"I'm expecting [tourism] to skyrocket," says Heather Calloway, director of special programs for the Masonic House of the Temple on 16th Street NW, which receives about 10,000 visitors a year. She will double the staff of part-time tour guides, if necessary, to handle the crush.
"We might have to spend the next 25 years responding to Dan Brown's fiction," says Mark Tabbert, director of collections at the George Washington Masonic National Memorial in Alexandria. "That's what I dread." (Think he's overstating? Wait until you hear from his European counterparts, who are still drowning in their own Brown invasions.)
So Washington putting its game face on. The local tourism bureau has already created a website for Brown-fiends, and has created a list of sites with Masonic ties based on the numerous clues Brown has provided his Twitter and Facebook followers. Guides at George Washington's home, Mount Vernon, have been brushing up on their freemasonry history. And the National Museum of Women in the Arts, which was originally built as Masonic temple, will be hosting an exhibit starting in October called "Telling Secrets: Codes, Captions, and Conundrums in Contemporary Art." In addition to sites and exhibits, the Masonic Service Association in Silver Spring, Maryland, and the George Washington Masonic National Memorial (pictured, left) have created a website about the history of Freemasonry that hopes to provide readers with more context for the book.

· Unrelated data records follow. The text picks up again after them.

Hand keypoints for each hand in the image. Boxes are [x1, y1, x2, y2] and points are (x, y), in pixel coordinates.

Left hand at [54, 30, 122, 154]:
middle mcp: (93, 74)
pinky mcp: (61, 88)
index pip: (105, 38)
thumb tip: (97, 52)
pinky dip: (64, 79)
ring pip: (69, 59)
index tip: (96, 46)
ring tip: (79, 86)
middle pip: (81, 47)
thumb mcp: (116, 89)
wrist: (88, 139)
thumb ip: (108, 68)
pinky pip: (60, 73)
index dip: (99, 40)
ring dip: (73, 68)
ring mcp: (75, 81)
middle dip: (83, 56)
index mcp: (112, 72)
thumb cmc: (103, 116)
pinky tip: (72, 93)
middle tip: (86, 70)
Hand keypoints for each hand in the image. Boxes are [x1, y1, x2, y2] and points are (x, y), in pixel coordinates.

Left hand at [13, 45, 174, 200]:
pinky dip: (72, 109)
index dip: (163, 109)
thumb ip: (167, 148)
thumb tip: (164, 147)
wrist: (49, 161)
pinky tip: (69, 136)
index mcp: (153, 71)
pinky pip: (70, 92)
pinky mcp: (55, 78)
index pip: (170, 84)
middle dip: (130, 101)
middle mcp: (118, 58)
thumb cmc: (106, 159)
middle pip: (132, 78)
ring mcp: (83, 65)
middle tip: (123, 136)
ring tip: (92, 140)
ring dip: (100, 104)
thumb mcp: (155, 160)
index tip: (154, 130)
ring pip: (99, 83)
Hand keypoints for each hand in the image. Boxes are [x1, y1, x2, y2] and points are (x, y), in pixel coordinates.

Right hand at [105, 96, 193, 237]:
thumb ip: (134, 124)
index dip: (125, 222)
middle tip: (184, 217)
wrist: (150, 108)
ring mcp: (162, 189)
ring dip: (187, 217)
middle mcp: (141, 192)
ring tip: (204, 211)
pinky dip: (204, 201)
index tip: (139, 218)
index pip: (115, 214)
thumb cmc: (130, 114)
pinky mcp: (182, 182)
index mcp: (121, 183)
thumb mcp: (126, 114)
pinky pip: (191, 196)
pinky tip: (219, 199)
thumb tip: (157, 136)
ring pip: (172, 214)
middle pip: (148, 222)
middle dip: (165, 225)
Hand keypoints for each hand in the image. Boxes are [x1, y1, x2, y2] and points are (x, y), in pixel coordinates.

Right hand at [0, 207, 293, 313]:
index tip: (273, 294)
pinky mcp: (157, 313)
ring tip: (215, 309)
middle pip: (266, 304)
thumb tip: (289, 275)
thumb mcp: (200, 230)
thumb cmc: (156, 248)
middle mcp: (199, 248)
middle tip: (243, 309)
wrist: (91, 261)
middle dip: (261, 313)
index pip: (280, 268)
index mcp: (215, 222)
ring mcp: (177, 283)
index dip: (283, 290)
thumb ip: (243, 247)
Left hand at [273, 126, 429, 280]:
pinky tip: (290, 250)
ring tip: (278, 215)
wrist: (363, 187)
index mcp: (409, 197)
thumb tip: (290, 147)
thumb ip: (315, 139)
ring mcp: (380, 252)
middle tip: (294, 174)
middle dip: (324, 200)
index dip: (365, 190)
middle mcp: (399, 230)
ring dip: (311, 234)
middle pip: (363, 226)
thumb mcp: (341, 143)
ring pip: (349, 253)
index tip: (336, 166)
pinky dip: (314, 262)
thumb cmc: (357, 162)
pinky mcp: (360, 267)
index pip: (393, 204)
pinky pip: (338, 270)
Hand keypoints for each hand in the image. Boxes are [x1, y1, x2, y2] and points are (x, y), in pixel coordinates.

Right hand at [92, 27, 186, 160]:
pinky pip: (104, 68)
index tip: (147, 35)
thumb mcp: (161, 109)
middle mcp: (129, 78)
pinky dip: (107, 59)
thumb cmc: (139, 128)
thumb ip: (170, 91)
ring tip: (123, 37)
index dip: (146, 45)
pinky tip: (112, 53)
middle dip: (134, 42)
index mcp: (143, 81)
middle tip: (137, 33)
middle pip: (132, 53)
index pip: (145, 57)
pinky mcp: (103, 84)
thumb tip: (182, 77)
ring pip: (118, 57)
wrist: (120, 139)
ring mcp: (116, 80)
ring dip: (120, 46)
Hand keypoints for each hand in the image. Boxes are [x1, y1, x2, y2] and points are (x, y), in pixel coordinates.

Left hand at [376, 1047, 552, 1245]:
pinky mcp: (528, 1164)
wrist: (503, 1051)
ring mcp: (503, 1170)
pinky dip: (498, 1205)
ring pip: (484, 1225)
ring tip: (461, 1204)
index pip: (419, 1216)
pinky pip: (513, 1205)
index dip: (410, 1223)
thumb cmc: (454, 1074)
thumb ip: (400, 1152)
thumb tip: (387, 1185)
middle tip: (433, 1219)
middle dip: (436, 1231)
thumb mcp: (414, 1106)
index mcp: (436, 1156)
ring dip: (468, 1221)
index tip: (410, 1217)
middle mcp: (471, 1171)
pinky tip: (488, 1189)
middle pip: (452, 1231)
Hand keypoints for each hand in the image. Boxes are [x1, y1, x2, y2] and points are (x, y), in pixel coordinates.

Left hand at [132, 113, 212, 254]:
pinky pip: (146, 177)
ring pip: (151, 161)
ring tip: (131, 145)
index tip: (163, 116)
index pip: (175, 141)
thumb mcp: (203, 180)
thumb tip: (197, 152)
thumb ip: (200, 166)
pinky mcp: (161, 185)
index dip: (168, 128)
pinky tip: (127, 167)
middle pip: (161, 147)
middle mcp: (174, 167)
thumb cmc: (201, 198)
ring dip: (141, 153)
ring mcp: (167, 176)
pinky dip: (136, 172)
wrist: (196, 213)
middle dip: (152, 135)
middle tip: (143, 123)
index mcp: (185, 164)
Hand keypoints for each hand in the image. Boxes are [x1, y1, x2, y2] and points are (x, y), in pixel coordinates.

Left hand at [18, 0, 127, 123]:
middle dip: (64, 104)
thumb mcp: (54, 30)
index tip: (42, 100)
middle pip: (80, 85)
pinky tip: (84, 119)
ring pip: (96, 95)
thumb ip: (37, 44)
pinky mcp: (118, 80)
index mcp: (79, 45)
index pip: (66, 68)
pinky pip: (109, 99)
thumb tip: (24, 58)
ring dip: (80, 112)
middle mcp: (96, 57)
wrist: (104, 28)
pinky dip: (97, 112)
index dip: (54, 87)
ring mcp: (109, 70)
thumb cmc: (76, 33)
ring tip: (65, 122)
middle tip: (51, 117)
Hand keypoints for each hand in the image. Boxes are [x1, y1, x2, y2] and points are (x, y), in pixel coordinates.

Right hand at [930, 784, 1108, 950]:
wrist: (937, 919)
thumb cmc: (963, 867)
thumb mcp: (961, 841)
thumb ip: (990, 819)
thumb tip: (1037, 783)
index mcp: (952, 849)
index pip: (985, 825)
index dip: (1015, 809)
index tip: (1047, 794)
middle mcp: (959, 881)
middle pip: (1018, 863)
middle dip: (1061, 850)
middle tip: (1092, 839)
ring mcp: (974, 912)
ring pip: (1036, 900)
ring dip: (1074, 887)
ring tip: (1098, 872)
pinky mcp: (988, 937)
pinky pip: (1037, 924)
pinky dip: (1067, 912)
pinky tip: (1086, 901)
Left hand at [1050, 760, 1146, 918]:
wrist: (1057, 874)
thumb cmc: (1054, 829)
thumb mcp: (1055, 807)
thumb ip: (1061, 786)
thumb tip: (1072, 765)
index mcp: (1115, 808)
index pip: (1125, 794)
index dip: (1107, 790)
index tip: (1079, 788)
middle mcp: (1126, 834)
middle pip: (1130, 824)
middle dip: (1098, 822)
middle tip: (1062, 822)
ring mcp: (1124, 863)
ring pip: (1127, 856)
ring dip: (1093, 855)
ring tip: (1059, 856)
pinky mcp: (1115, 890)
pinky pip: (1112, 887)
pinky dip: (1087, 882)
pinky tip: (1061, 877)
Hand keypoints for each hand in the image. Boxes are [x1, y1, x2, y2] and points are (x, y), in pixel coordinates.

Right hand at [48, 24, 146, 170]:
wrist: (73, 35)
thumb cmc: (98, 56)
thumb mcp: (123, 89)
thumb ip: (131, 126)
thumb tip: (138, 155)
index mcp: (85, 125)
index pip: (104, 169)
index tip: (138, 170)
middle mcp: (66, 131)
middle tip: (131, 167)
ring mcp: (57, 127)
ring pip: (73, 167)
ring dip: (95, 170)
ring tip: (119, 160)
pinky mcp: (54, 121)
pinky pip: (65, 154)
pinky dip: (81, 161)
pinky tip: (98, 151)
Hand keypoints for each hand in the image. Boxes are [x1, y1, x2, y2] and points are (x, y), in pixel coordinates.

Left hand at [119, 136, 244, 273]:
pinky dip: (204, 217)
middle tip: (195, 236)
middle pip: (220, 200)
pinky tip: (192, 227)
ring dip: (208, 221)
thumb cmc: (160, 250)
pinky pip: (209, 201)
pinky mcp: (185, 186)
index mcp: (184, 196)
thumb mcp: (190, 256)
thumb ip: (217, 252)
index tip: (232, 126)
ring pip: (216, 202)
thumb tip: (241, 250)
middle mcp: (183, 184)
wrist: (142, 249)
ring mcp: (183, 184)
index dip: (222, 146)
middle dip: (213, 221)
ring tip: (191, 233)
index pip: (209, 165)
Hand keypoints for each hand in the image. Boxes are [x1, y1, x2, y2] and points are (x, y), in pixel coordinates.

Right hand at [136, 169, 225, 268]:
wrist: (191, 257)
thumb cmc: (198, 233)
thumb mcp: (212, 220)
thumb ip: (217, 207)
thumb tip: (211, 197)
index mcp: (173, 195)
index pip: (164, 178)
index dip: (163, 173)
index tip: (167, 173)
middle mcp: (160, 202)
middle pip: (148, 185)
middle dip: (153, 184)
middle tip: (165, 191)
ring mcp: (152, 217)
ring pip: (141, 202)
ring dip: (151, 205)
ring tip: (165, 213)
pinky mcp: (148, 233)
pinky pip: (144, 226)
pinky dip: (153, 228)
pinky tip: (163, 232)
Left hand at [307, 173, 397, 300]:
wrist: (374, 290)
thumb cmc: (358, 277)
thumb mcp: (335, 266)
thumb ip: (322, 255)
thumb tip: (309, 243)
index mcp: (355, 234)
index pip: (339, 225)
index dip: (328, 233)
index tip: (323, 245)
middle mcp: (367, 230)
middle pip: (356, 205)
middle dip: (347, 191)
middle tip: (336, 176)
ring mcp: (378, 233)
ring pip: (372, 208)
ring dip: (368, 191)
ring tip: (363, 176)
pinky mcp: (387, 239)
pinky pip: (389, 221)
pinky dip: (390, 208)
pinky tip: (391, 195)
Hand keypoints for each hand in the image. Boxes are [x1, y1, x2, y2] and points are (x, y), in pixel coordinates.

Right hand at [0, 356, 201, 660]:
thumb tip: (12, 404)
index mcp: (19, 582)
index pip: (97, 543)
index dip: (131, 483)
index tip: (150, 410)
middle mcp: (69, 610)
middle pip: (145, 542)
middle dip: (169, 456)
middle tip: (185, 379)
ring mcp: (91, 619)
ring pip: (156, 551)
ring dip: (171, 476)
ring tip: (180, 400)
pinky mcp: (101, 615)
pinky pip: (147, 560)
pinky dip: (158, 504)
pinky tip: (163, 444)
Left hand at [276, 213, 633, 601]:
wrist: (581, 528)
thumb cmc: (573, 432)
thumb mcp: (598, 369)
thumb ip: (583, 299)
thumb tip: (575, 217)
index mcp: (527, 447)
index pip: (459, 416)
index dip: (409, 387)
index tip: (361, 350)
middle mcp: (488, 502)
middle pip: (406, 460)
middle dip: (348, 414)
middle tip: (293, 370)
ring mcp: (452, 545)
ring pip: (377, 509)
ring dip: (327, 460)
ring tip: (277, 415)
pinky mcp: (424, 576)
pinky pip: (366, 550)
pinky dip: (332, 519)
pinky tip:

So what does this all mean for you? Well if you're a fan of Brown, it'll mean that you'll probably be in some good company should you decide to visit our nation's capital for the next few months...or years. For the rest of us (particularly those of us who work only a few blocks from a major Masonic Temple), we'll be getting used to pointing tourists in that direction.
What's your take? Should Washington cater to tourists who seek out sites from The Lost Symbol?
Photos: via the George Washington Masonic Memorial










They're exciting books but as an historical novelist Brown is a joke, as any true historian would tell you. He ignores the accepted rules of historical novel authorship and paints his own picture of history which has caused a great deal of misunderstanding regarding historical people and things of which he writes. He's done a disservice to his reading public in this way. Truth and fiction, history and fantasy are so mangled in his writing that excellent novel ideas have turned into heated argument and mud slinging.San Antonio Hotels
@ David
You're missing the point. Brown doesn't write true historical fiction and doesn't claim to. He writes thrillers. Get off your high horse and just enjoy a good read.